- _REQUIREMENT_
Return each line from the entries below that contains the string "will".
[[ GIVEN INFORMATION open ]]
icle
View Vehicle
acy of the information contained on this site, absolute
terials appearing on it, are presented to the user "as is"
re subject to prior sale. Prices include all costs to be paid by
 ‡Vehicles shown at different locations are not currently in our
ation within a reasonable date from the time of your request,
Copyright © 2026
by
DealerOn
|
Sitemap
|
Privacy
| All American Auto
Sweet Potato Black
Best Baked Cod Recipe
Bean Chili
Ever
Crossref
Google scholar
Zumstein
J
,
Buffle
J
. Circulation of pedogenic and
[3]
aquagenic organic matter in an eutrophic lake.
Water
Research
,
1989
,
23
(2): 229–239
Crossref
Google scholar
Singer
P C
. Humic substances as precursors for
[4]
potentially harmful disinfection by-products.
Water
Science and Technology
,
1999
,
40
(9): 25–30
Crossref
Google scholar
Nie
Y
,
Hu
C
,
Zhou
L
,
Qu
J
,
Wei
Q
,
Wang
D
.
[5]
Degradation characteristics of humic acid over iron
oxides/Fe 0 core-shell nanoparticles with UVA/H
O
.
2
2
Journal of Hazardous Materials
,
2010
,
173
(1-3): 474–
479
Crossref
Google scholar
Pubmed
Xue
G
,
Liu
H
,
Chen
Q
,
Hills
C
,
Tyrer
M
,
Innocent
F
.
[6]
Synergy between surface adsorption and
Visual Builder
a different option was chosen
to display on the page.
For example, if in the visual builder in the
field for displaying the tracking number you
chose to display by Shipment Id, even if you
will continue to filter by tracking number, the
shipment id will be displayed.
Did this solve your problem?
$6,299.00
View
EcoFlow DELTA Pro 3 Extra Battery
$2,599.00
[[ GIVEN INFORMATION closed ]]
[[ GIVEN INFORMATION open ]]
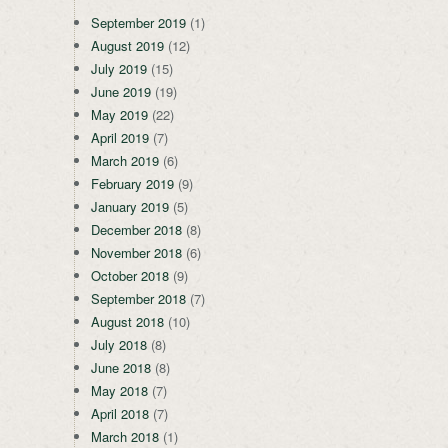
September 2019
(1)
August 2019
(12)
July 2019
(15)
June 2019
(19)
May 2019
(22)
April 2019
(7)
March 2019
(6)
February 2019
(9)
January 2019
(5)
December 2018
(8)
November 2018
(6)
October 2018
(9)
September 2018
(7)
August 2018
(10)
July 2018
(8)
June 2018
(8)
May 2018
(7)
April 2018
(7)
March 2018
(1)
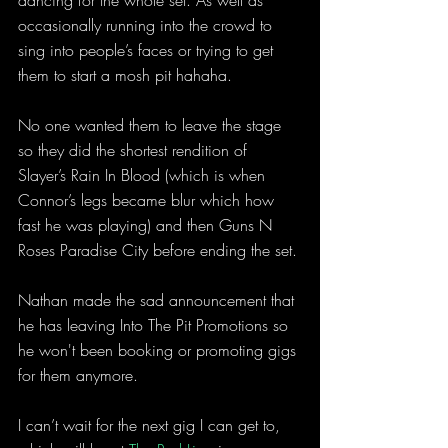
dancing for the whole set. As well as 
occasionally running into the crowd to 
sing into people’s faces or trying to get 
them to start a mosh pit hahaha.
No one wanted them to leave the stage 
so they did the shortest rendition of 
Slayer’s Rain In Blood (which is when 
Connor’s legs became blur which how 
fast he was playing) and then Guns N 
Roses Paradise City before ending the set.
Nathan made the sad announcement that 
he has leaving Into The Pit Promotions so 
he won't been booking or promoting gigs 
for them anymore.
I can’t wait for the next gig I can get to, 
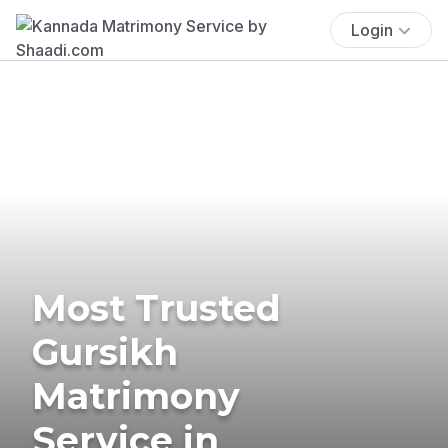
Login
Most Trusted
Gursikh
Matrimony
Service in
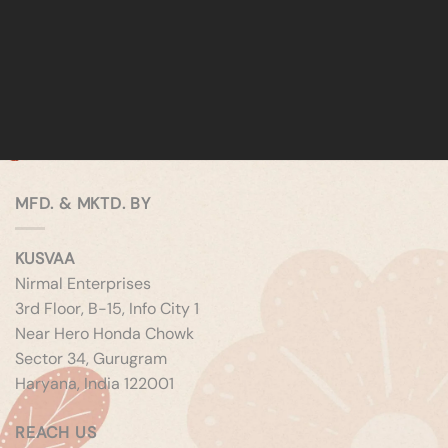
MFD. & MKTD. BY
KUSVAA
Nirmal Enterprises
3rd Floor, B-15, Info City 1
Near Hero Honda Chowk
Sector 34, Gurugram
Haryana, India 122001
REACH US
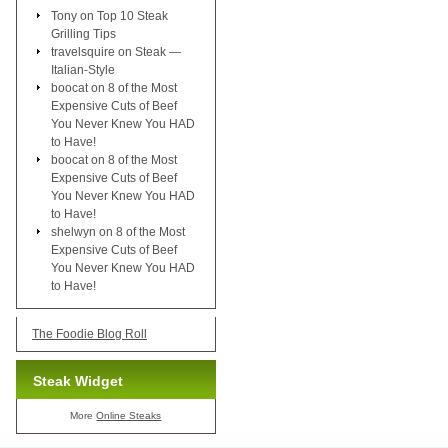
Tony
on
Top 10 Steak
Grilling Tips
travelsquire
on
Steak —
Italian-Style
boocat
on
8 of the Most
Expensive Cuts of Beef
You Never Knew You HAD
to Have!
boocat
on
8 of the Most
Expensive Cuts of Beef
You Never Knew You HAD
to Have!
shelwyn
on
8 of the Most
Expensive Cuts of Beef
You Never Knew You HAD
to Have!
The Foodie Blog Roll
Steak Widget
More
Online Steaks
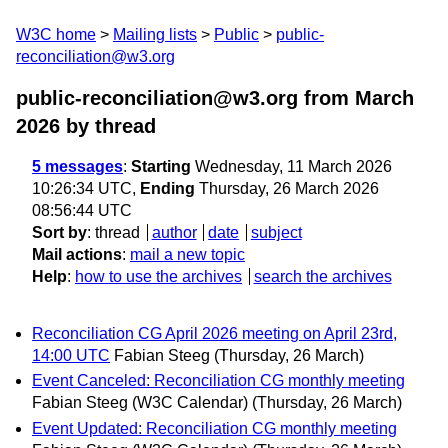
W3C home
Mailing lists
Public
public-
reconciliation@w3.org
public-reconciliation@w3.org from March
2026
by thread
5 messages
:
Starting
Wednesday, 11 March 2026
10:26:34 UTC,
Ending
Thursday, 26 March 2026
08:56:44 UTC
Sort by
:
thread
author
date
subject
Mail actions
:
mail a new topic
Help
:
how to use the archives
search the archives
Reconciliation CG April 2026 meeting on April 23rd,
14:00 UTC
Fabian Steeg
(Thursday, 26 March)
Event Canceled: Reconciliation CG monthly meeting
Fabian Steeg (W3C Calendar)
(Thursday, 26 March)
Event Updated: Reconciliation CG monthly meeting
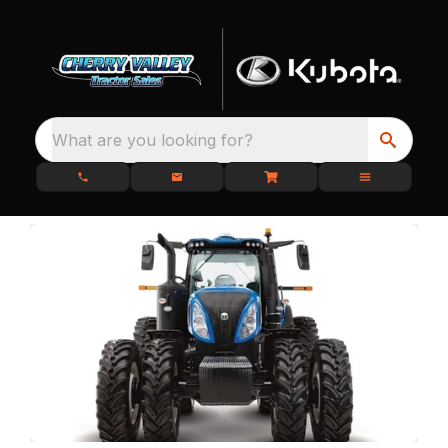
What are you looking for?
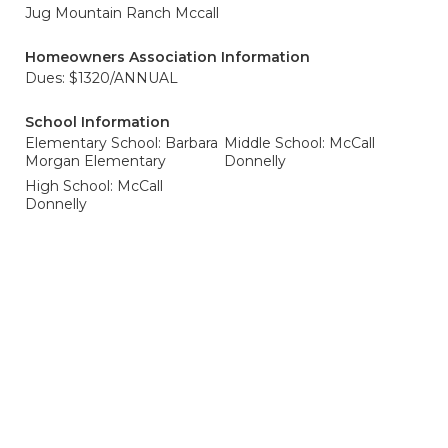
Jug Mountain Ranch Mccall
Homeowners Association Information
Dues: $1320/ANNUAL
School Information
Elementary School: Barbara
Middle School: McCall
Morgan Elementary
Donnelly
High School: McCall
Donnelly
[[ GIVEN INFORMATION closed ]]
- _WRITTEN REPLY_
will continue to filter by tracking number, the
shipment id will be displayed.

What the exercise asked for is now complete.